What the task asks
Copy out every line of text in the data word for word, leaving out the pictures.

Given entries

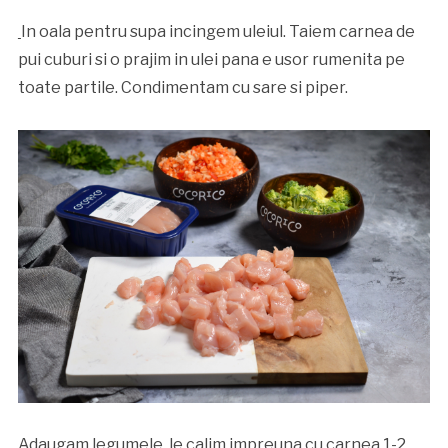
In oala pentru supa incingem uleiul. Taiem carnea de
pui cuburi si o prajim in ulei pana e usor rumenita pe
toate partile. Condimentam cu sare si piper.
Adaugam legumele, le calim impreuna cu carnea 1-2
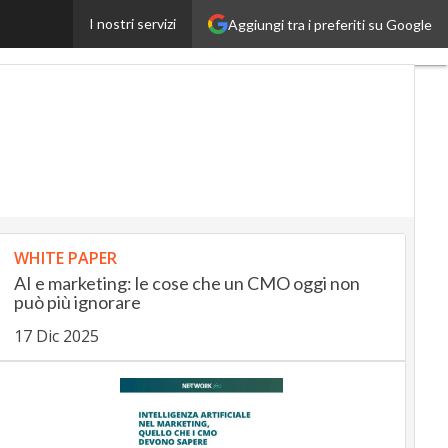
I nostri servizi
Aggiungi tra i preferiti su Google
SmartMobilityUp
WHITE PAPER
AI e marketing: le cose che un CMO oggi non
può più ignorare
17 Dic 2025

Answer area
In oala pentru supa incingem uleiul. Taiem carnea de
pui cuburi si o prajim in ulei pana e usor rumenita pe
toate partile. Condimentam cu sare si piper.
Adaugam legumele, le calim impreuna cu carnea 1-2
I nostri servizi
Aggiungi tra i preferiti su Google
SmartMobilityUp
WHITE PAPER
AI e marketing: le cose che un CMO oggi non
può più ignorare
17 Dic 2025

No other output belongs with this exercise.